## [TO DO]
In the listing below, find each line with the string "name" and return it.

--- MATERIAL SUPPLIED Enclosed Below ---

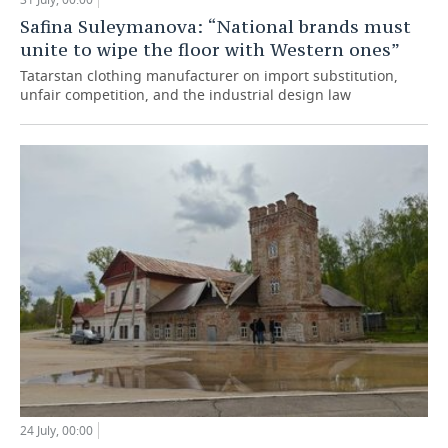
Safina Suleymanova: “National brands must
unite to wipe the floor with Western ones”
Tatarstan clothing manufacturer on import substitution,
unfair competition, and the industrial design law
24 July, 00:00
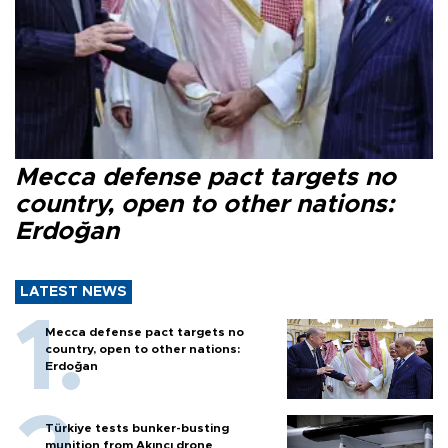
Mecca defense pact targets no
country, open to other nations:
Erdoğan
LATEST NEWS
Mecca defense pact targets no
country, open to other nations:
Erdoğan
Türkiye tests bunker-busting
munition from Akıncı drone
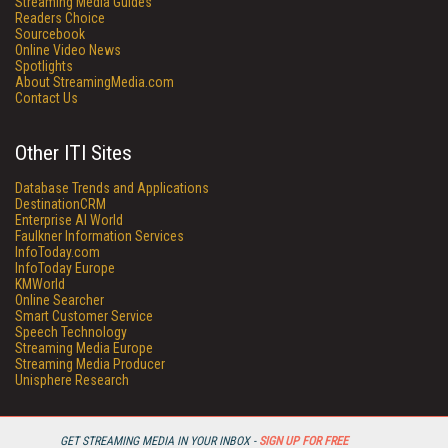
Streaming Media Guides
Readers Choice
Sourcebook
Online Video News
Spotlights
About StreamingMedia.com
Contact Us
Other ITI Sites
Database Trends and Applications
DestinationCRM
Enterprise AI World
Faulkner Information Services
InfoToday.com
InfoToday Europe
KMWorld
Online Searcher
Smart Customer Service
Speech Technology
Streaming Media Europe
Streaming Media Producer
Unisphere Research
GET STREAMING MEDIA IN YOUR INBOX -
SIGN UP FOR FREE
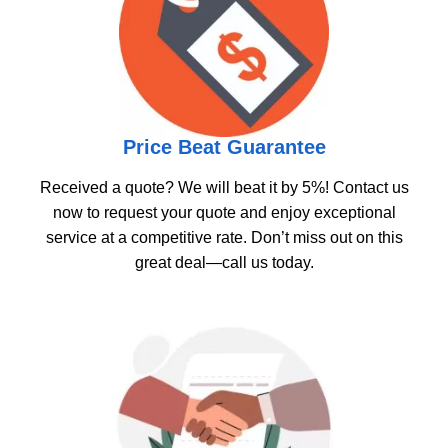
Price Beat Guarantee
Received a quote? We will beat it by 5%! Contact us
now to request your quote and enjoy exceptional
service at a competitive rate. Don’t miss out on this
great deal—call us today.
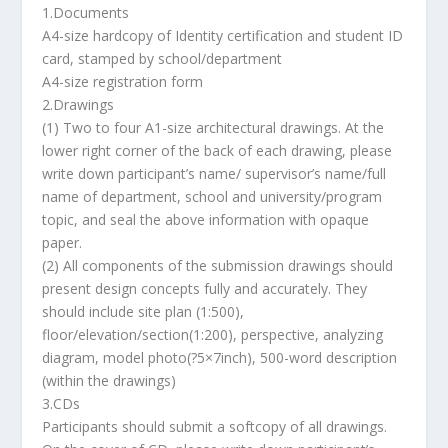
1.Documents
A4-size hardcopy of Identity certification and student ID
card, stamped by school/department
A4-size registration form
2.Drawings
(1) Two to four A1-size architectural drawings. At the
lower right corner of the back of each drawing, please
write down participant’s name/ supervisor’s name/full
name of department, school and university/program
topic, and seal the above information with opaque
paper.
(2) All components of the submission drawings should
present design concepts fully and accurately. They
should include site plan (1:500),
floor/elevation/section(1:200), perspective, analyzing
diagram, model photo(?5×7inch), 500-word description
(within the drawings)
3.CDs
Participants should submit a softcopy of all drawings.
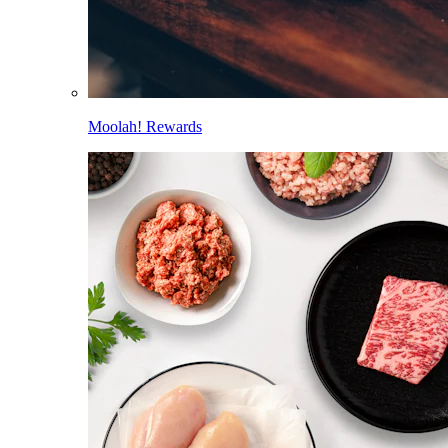
Moolah! Rewards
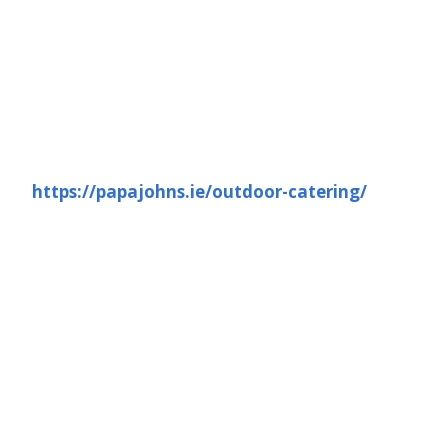
https://papajohns.ie/outdoor-catering/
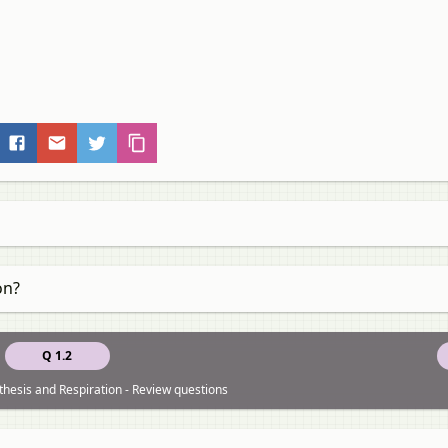
on?
Q 1.2
thesis and Respiration - Review questions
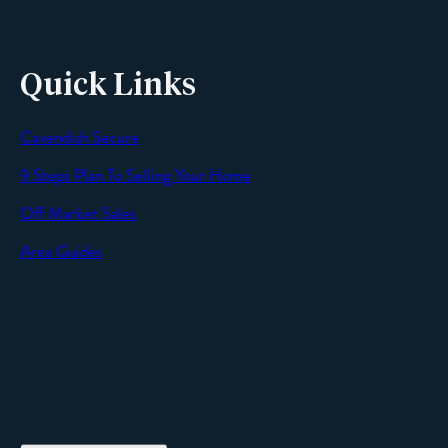
Quick Links
Cavendish Secure
SEND
9 Steps Plan To Selling Your Home
Off Market Sales
Area Guides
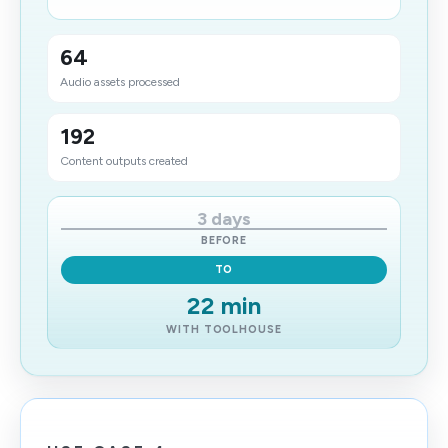
64
Audio assets processed
192
Content outputs created
3 days
BEFORE
TO
22 min
WITH TOOLHOUSE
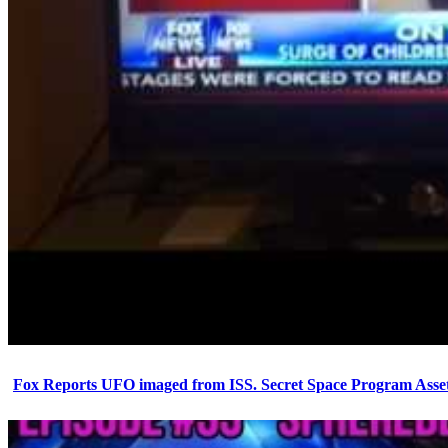
Fox Reports UFO imaged from ISS. Secret Space Program Asset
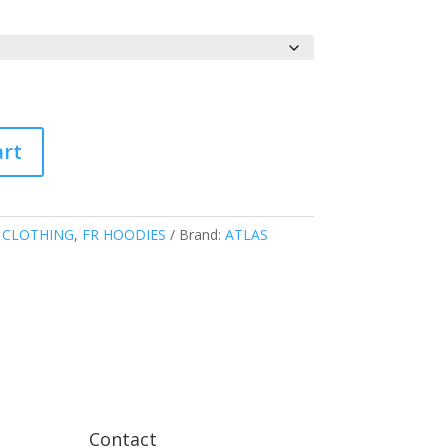
art
 CLOTHING
,
FR HOODIES
Brand:
ATLAS
Contact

--- End of Enclosed MATERIAL SUPPLIED ---

## [RESULT]
write down participant’s name/ supervisor’s name/full
name of department, school and university/program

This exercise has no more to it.